The second came in the second inning of Sunday's game.  There was one out, one run in and the bases loaded.  Adam Everett hit a routine sacrifice fly to Francisco in left.  Francisco then uncorked a throw that apparently was supposed to be to home plate.  Francisco had no chance of getting Magglio Ordonez at the plate.  But that didn't stop Francisco from making the throw anyway. 

Of course the throw took catcher Kelly Shoppach up the first base line and allowed both Brandon Inge and Gerald Laird to each move up a base though they were content to remain at second and first, respectively, but for Francisco's throw.  Granderson got the inevitable single and suddenly a two run inning was now a four run inning and the game was effectively over.  Happy Mother's Day.  Come back soon.  Hope you liked the pink bats.

A play like Francisco's doesn't happen in a vacuum.  It is the culmination of a lot of smaller mistakes that continue to happen and go uncorrected.  If, for example, Valbuena had been appropriately taken to task for his mental mistake on Friday night, might there not be a chance that Francisco is on a higher alert on Sunday?  Nothing's related but everything is.

Martinez and DeRosa can rightly claim that it's not Wedge making, or actually not making, the plays in the field.  Nor is Wedge swinging the bat.  But the flaw in that thinking always has been that it suggests that the coaching staff is essentially irrelevant to the process.  That just isn't the truth.

The lack of talent on the Browns aside, one of the biggest issues with them under Crennel was a lack of preparation.  Crennel looked almost as clueless on the sidelines to what was going on as the players did between them.  It was a culmination of all that had taken place, or actually had not taken place, during the week.  Fundamentals weren't getting emphasized.  Players who didn't deserve it were given too much rope.  Crennel paid the price because he should have.  The team's lackluster play was a reflection of the lackluster coaching.

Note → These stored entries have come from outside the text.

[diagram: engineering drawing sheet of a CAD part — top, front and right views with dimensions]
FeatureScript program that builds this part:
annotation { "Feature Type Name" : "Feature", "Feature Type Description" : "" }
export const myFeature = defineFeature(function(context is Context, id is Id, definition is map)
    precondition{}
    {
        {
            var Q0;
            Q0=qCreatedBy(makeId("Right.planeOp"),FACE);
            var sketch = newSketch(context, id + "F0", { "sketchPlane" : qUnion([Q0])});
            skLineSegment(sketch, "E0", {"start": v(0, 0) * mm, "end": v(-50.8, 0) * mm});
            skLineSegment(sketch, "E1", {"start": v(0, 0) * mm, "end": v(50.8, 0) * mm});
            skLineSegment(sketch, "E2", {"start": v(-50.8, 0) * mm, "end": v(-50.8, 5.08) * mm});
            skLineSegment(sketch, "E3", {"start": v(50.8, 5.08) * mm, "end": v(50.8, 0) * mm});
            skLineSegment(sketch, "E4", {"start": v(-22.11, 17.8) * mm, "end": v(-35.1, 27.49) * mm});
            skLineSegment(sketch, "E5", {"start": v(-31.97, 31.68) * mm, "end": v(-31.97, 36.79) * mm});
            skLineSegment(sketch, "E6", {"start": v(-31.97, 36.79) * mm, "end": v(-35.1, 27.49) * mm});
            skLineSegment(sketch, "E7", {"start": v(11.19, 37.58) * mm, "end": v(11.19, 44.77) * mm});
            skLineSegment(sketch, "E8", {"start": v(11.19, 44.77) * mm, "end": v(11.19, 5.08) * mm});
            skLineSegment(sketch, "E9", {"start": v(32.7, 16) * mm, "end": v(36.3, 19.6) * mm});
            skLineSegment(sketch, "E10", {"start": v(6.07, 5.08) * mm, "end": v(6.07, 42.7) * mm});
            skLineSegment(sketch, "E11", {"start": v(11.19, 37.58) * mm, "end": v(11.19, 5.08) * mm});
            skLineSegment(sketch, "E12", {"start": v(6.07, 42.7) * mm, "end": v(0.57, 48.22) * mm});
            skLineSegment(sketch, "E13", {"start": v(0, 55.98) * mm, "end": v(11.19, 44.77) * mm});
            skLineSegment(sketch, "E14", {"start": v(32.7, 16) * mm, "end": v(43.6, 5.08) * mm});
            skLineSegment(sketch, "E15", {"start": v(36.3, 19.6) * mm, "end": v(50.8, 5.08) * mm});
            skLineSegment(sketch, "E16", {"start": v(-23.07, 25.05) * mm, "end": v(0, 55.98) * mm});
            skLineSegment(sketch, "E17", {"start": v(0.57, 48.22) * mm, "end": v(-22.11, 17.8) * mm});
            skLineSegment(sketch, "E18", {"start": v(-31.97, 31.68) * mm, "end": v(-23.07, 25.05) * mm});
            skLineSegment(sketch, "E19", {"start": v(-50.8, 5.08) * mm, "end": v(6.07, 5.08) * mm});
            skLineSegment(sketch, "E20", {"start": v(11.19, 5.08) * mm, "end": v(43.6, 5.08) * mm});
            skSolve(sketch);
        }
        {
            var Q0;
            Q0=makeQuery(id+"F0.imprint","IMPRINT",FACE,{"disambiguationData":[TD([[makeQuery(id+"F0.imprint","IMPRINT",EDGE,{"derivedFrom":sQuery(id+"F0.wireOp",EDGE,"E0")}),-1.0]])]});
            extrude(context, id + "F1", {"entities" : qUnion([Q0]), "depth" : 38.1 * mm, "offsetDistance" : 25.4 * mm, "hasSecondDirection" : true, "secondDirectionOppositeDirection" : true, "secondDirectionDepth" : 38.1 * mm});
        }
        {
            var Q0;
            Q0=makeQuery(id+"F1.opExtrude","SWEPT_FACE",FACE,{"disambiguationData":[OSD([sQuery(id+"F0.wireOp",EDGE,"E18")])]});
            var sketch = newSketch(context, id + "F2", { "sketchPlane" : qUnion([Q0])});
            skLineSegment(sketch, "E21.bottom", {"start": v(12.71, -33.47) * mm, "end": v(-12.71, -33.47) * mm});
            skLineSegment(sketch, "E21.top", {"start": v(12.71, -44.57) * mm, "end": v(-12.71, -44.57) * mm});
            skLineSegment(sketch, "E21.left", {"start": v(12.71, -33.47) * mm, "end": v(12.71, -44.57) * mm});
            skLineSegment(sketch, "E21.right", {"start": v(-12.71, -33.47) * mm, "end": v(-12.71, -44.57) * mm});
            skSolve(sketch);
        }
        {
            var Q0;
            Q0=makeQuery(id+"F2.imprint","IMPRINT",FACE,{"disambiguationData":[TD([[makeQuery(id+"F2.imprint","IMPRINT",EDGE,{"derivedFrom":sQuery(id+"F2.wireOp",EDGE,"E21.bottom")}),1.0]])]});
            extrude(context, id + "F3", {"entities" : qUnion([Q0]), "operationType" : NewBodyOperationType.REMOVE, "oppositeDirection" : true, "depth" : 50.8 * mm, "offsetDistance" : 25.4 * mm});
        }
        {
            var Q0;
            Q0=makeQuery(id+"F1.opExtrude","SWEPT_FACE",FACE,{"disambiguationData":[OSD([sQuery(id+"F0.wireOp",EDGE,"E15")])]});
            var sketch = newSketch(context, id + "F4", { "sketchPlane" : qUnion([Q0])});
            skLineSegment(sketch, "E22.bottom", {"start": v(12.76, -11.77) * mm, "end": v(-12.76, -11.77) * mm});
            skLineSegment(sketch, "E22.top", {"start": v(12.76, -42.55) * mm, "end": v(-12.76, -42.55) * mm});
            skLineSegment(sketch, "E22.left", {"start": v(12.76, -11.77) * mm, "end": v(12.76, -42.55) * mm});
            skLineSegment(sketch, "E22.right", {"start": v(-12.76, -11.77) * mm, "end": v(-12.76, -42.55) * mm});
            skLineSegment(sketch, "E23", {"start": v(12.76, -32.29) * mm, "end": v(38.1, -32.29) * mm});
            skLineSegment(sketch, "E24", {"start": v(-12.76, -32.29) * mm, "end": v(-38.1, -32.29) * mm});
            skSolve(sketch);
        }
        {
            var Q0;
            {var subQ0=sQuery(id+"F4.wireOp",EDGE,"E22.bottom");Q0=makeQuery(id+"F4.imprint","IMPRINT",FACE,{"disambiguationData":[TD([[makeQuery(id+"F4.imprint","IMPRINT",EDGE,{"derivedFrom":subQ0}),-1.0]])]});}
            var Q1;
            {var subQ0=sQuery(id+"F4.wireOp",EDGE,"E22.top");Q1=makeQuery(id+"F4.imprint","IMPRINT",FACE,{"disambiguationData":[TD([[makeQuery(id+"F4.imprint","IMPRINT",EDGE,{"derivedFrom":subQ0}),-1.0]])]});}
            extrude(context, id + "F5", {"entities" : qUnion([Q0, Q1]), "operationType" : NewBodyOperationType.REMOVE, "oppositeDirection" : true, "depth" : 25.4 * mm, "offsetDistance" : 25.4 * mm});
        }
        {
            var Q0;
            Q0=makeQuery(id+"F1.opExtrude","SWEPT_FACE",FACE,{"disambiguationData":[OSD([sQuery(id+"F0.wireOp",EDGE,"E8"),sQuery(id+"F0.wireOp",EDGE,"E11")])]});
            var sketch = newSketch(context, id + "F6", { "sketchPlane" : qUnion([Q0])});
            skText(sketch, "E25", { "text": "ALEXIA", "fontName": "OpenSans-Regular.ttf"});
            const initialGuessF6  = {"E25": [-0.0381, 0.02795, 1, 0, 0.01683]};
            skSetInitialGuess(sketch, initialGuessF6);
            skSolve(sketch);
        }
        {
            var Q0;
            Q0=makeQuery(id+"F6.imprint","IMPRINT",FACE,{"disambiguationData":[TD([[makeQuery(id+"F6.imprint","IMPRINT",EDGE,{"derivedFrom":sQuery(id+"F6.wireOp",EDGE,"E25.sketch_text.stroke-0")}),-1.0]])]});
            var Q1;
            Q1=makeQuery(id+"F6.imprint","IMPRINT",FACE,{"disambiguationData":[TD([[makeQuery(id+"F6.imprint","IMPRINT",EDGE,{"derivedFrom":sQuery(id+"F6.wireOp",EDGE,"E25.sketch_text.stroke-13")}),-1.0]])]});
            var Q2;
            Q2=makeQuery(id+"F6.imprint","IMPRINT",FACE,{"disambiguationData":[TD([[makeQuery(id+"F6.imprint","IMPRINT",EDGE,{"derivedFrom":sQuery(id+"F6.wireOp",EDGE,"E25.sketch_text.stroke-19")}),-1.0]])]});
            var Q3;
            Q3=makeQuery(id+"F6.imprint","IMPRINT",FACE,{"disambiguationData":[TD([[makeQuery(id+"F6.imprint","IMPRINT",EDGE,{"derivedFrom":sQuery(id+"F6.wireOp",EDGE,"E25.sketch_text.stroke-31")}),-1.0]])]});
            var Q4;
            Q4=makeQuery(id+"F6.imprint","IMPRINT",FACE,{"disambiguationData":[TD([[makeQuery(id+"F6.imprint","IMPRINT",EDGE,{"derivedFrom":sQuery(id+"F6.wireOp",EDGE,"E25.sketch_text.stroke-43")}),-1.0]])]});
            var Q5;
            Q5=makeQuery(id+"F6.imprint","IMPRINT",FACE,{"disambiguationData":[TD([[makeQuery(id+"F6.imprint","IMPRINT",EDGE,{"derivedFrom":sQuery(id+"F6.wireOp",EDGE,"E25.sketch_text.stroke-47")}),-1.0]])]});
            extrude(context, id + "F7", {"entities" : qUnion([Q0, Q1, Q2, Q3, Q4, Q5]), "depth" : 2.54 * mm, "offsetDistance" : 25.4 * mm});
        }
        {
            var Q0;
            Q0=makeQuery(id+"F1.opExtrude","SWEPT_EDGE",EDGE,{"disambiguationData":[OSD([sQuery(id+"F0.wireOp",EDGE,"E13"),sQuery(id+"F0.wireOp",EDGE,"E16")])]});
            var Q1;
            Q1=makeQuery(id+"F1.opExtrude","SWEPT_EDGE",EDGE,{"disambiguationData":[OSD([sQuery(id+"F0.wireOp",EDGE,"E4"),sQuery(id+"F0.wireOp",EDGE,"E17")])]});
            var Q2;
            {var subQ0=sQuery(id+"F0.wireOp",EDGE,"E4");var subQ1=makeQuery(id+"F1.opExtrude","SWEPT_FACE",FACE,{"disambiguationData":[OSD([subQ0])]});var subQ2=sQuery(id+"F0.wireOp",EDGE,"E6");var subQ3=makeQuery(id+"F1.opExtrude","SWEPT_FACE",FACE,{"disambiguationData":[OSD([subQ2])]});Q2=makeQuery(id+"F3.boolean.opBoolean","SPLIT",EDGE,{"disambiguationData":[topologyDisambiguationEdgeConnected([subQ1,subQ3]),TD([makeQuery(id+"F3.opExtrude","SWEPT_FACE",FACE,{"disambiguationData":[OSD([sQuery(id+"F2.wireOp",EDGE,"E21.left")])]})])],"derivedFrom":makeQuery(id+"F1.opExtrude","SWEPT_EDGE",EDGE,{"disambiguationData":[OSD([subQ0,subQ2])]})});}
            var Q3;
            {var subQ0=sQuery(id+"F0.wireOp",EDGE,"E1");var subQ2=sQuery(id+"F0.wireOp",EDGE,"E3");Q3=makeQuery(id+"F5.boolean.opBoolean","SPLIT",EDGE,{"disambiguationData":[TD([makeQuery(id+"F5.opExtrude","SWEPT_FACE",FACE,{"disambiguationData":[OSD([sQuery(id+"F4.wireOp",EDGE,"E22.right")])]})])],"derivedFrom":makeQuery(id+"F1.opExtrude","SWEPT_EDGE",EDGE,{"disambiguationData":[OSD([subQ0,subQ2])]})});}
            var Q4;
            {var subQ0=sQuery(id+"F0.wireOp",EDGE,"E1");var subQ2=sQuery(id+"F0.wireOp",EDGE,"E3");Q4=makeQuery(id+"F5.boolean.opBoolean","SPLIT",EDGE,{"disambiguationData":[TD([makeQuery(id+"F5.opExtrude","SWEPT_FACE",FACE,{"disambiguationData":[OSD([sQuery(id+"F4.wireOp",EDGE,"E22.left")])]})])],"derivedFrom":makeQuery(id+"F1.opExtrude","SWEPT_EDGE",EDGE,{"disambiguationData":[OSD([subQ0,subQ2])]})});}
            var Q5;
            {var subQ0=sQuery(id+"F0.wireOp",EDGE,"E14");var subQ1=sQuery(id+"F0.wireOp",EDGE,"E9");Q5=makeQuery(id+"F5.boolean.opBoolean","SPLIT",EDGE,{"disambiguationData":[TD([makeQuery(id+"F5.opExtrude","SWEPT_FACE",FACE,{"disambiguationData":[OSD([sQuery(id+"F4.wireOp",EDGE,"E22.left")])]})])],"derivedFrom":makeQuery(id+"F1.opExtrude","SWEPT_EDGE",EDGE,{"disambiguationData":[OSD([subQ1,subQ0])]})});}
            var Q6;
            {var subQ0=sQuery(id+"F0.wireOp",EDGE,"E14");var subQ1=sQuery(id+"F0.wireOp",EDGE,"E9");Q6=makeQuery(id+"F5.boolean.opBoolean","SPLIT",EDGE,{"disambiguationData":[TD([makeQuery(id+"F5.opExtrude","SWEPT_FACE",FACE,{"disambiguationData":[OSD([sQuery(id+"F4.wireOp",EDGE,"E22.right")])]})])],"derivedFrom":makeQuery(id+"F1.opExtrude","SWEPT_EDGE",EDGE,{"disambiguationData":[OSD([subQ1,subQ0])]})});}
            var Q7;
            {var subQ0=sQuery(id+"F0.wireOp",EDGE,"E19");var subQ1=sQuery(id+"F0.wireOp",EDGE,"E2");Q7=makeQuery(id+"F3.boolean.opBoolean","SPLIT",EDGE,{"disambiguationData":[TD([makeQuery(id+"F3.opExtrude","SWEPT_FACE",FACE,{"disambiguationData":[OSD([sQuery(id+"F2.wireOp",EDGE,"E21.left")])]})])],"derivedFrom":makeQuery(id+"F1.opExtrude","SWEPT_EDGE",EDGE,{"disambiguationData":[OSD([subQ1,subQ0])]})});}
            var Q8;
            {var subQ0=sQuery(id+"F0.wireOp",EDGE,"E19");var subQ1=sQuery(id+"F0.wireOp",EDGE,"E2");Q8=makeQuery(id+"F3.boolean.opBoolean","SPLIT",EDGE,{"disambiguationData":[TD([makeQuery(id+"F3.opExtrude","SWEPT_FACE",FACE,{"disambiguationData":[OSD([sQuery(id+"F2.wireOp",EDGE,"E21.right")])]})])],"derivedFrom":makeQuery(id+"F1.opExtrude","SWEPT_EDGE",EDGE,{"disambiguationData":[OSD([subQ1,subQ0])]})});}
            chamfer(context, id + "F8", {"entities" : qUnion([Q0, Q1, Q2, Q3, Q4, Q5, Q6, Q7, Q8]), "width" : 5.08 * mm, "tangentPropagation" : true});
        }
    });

The same thing is revealing itself to be the case with these Indians.  Wedge is almost too respectful to the daily struggles that every player has and seems reticent to make much of an issue about them.  But at what point is Wedge going to wake up to the fact that Grady Sizemore, for example, has regressed tremendously at the plate?  When is Wedge going to wake up to the fact that Peralta has no passion for the sport or that day in and day out his team is often losing for the most basic of reasons?

What fans are being forced to endure from this team is the culmination of a million negligent acts by this coaching staff over the years.  It wasn't any one thing that Wedge or Derek Shelton or Carl Willis did recently that put this team in its current position.  It was all the little things they did or fail to do for the last several years.  The de-emphasis on the fundamentals.  The lack of accountability.  In other words, Wedge and his staff haven't bothered to balance their checkbook for years and now they find the checks they're currently writing being returned for insufficient funds.

The casual indifference Indians players have toward their jobs is flying under the radar screens of the average fans because they're distracted with the run by the Cavaliers.  But that will end within the next month and pretty soon Shapiro and the Dolans will have to face the same sort of fan reaction that Randy Lerner was facing with the Browns.

It may be too early to completely write off this Indians season, but that's only if you assume something dramatic will happen to turn this thing on the dime it needs to turn on.  Under the current thinking of this organization, it's just a matter of working harder, as if the middle of the season is the time for that revelation.

The Martinez and DeRosa votes of confidence were just the first step.  Shapiro will stand up next.  I have the feeling that he was watching the aftermath of the last Browns seasons and knows the inevitable outcome of his own dawdling if it goes on too long.  It may be something Shapiro doesn't really want to face, but given the alternatives in this economy a new voice in the dugout and a new direction starts to look pretty promising.